Le critique Robert Harrison a dit, «Un bon guide doit vous mener à des lieux et vous laisser à la porte, à des listes d'endroits où certains types d'expériences peuvent être vécus. Si vous lisez vous ne voyez pas, et inversement. Les voyageurs ne devraient lire qu'à la nuit tombée.» (Robert Harrison, Eccentric Spaces) Ce qui me laisse sans voix, c'est que des virtuoses tels que Neil Gaiman et Dave McKean font les deux. Ils nous emmènent quelque part, puis nous conduisent en nous montrant que regarder. Il se pourrait bien qu'ils créent les guides ultimes pour notre quête et notre époque, les plus nécessaires.

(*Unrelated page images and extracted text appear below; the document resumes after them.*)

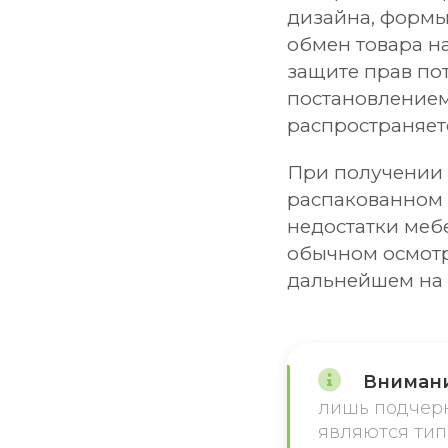
дизайна, формы
обмен товара н
защите прав потр
постановлением 
распространяет
При получении 
распакованном 
недостатки меб
обычном осмотр
дальнейшем на 
Внимани
лишь подчерк
являются тип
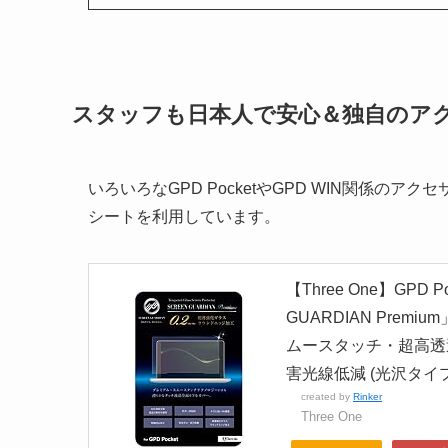
スタッフも日本人で安心＆独自のア
いろいろなGPD PocketやGPD WIN関係のア
シートを利用しています。
【Three One】GP
GUARDIAN Prem
ムースタッチ・超高透
害光線低減 (光沢タイプ
created by
Rinker
Three One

On a beaucoup écrit dernièrement sur la nouvelle maturité des comics, mais c'est une expression impropre. Les comics ont toujours eu pour intention de divertir. Signal/Bruit ne divertit pas. Il gratte, il provoque, il effraie. Il vous dit des choses que vous ne voulez pas savoir avant de vous retourner en vous demandant d'y regarder de plus près pour voir l'émotion, la beauté d'une lumière qui danse sur l'arête de la vie, une vérité aussi simple et directe que la mort. Ce n'est pas un «comic». Ce n'est pas un «roman graphique», le terme en vogue ces temps-ci et qui ne manque jamais de me rappeler les magazines sexy que des gens lisent d'un oeil absent dans des bus en Italie ou en Espagne. J'aimerais que quelqu'un aille chercher un peu plus profond et en rapporte un nom convenable.

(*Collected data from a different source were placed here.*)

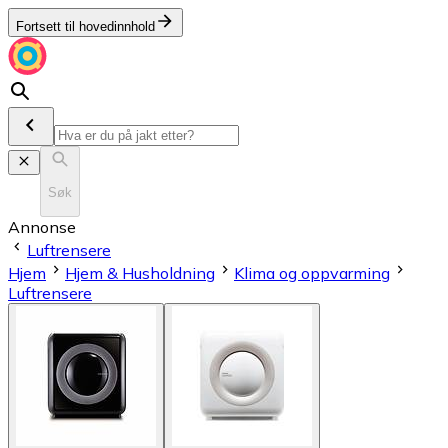
Fortsett til hovedinnhold
Søk
Annonse
Luftrensere
Hjem
Hjem & Husholdning
Klima og oppvarming
Luftrensere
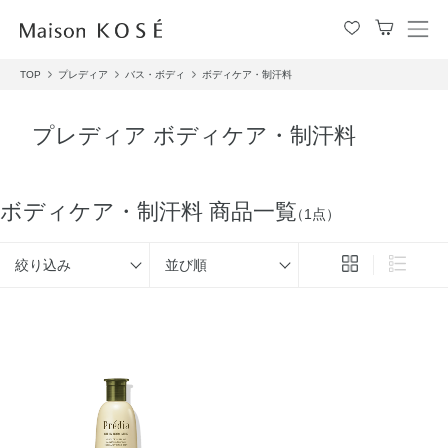
メ
ニ
TOP
プレディア
バス・ボディ
ボディケア・制汗料
ュ
ー
を
プレディア ボディケア・制汗料
開
閉
す
る
ボディケア・制汗料 商品一覧
（1点）
絞り込み
並び順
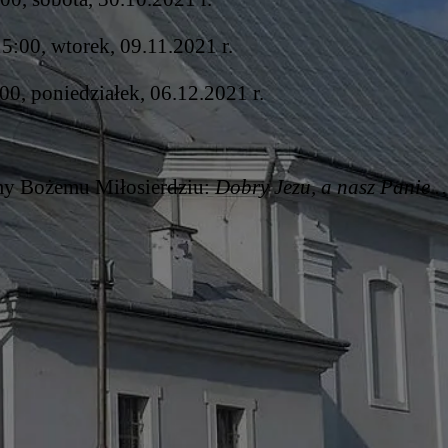
5:00, wtorek, 09.11.2021 r.
:00, poniedziałek, 06.12.2021 r.
ćmy Bożemu Miłosierdziu:
Dobry Jezu, a nasz Panie 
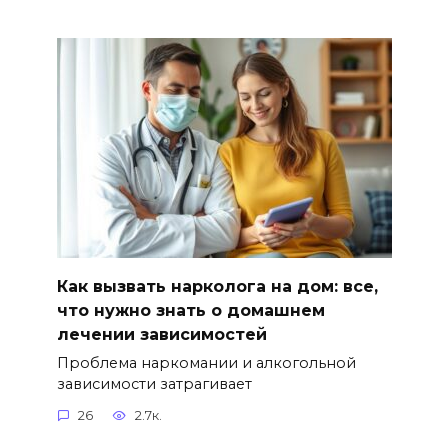
Как вызвать нарколога на дом: все,
что нужно знать о домашнем
лечении зависимостей
Проблема наркомании и алкогольной
зависимости затрагивает
26
2.7к.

Car faire l'expérience de ces travaux est comme passer un mois dans les hauteurs des Alpes. Vous en revenez plus mince, plus fort. Vous êtes accoutumé au silence et avez ainsi appris l'existence d'une voix intérieure qui vous parlait depuis longtemps, urgente et ignorée. Vous tolérez moins le bruit blanc du monde, mais ce sera un atout. Dans les premières pages de cette histoire, un médecin dit au mourant, «Tu dois nous laisser t'examiner - tu dois nous laisser te soigner.» L'homme rechigne, mais quiconque lit Signal/Bruit a déjà commencé le traitement.